Air transportation is expected to grow persistently over the next decades. Clean combustion technology for aircraft engines is a key enabler to reduce the impact of this growth on ecosystems and humans’ health. The vision for European aviation is shaped by the Advisory Council for Aviation Research and Innovation in Europe in the Flight Path 2050 goals, which define stringent regulations on pollutant emissions. To meet these goals, the major engine manufacturers develop lean premixed combustors operated at very high pressure. This development introduces a large risk for reduced reliability and lifetime of engines: pressure oscillations in the combustor called thermoacoustics. Much research has been dedicated to study this phenomenon over the last decades with mixed success. Industrial experience shows that the pressure oscillations often surface as late as the full engine has been built and tested. Traditional engineering methods fall short of predictability during the design of the engines due to a high sensitivity of thermoacoustics with respect to barely known input parameters. Aviation industry encounters currently the fourth industrial revolution: cyber-physical systems analyze and monitor technical systems and take automated decisions. This industrial revolution is known as “Industry 4.0” in Germany and “Industrial Internet” in the USA. An essential enabler of the fourth industrial revolution is Machine Learning. The ITN MAGISTER will utilize Machine Learning to predict and understand thermoacoustics in aircraft engine combustors, and lead combustion research a revolutionary new approach in this area. The participation of the major aircraft engine OEMs GE, Rolls Royce, Safran ensures industrial relevance and outreach of the results. The project will shape early career talents in a network of world leading scientists and industrial partners to work on one of the most severe design issues in aviation technology in the spirit of the fourth industrial revolution.
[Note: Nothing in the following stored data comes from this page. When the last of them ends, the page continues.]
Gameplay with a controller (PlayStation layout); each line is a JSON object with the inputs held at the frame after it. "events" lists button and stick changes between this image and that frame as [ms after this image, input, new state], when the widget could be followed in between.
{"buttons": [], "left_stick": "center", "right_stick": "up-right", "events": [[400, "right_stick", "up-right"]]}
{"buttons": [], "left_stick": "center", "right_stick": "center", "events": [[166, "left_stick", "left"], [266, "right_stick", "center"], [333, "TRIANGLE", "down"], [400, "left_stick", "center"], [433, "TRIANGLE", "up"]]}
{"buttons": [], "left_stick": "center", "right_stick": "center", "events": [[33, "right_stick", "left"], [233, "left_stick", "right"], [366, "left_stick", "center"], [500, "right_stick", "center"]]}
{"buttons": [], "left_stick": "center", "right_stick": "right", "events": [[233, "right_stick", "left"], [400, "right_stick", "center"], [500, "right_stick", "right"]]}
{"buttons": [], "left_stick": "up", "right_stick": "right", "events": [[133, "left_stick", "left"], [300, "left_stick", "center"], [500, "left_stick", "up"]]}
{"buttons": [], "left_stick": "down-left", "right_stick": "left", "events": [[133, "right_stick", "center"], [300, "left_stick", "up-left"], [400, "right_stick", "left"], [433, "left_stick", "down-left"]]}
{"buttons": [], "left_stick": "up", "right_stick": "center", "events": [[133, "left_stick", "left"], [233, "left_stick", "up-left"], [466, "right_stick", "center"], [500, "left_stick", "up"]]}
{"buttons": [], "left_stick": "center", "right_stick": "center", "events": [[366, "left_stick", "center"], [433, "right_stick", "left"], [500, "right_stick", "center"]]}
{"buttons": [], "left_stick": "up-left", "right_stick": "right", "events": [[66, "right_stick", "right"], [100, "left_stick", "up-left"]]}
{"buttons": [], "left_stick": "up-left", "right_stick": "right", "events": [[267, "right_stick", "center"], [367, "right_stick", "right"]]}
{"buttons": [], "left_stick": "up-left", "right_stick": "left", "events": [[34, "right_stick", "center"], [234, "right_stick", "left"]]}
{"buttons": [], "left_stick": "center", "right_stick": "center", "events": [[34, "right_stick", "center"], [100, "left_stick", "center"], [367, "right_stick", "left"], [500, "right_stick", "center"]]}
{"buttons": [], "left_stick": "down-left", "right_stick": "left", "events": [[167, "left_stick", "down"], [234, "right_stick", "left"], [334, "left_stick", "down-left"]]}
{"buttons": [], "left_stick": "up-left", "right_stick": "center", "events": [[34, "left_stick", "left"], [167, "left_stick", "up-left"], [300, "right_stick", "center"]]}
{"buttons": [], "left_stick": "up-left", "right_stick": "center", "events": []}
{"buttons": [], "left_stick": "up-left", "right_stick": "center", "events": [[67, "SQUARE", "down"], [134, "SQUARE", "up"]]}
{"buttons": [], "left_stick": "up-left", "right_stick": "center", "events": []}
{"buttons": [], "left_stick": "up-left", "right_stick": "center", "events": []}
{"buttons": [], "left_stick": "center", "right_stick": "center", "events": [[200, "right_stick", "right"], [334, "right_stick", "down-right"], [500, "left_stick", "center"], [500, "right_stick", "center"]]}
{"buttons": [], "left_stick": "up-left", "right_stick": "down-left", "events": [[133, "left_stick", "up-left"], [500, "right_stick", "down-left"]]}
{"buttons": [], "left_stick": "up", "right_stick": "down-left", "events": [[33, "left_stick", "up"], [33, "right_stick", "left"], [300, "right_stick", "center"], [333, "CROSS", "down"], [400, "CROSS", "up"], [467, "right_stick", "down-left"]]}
The gas turbine industry is a vital driver of innovation, economic growth, jobs, trade and mobility in the EU in both the aviation and power generation sectors. It is a multi-billion Euro high-technology industry whose future competitiveness depends on a new generation of creative engineers with multi-disciplinary skills who can accelerate the development of new innovations needed for flexible, efficient power generation and sustainable aviation. Low-emission gas turbines are confronted with unsteady combustion problems often only discovered late into development or in service because our scientific and understanding is insufficient to predict them at the design stage. For reasons of cost and simplicity, we have been trying to solve unsteady combustion problems by studying them in single (or multiple) sectors. The lack of success of this approach is a striking gap in our community and is hindering innovation. ANNULIGhT will break this paradigm by bringing together academic and industry leaders to provide a new generation of engineers with an innovative, structured, multi-disciplinary training programme combining cutting-edge theory, computational and experimental methods that exclusively focuses on annular combustion chambers as found in real gas turbines. ANNULIGhT presents a new and innovative research and training methodologies that exploits three revolutions that have recently taken place in the field of unsteady combustion; i) new computational methods based on Large Eddy Simulations applied to full annular chambers that can reproduce phenomena observed in real systems, ii) new annular combustion facilities enabling these phenomena to be studied in detail in the laboratory, and (iii) new high-speed imaging diagnostics which gives time-resolved information. ANNULIGhT aims to deliver a new generation of engineers to develop the innovations needed for low-emission technologies and increase the competitiveness of the European gas turbine industry.

Compute- and data-driven research encompasses a broad spectrum of disciplines and is the key to Europe’s global success in various scientific and economic fields. The massive amount of data produced by such technologies demands novel methods to post-process, analyze, and to reveal valuable mechanisms. The development of artificial intelligence (AI) methods is rapidly proceeding and they are progressively applied to many stages of workflows to solve complex problems. Analyzing and processing big data require high computational power and scalable AI solutions. Therefore, it becomes mandatory to develop entirely new workflows from current applications that efficiently run on future high-performance computing architectures at Exascale. The Center of Excellence for Research on AI- and Simulation-based Engineering at Exascale (RAISE) will be the excellent enabler for the advancement of such technologies in Europe on industrial and academic levels, and a driver for novel intertwined AI and HPC methods. These technologies will be advanced along representative use-cases, covering a wide spectrum of academic and industrial applications, e.g., coming from wind energy harvesting, wetting hydrodynamics, manufacturing, physics, turbomachinery, and aerospace. It aims at closing the gap in full loops using forward simulation models and AI-based inverse inference models, in conjunction with statistical methods to learn from current and historical data. In this context, novel hardware technologies, i.e., Modular Supercomputing Architectures, Quantum Annealing, and prototypes from the DEEP project series will be used for exploring unseen performance in data processing. Best practices, support, and education for industry, SMEs, academia, and HPC centers on Tier-2 level and below will be developed and provided in RAISE's European network attracting new user communities. This goes along with the development of a business providing new services to various user communities.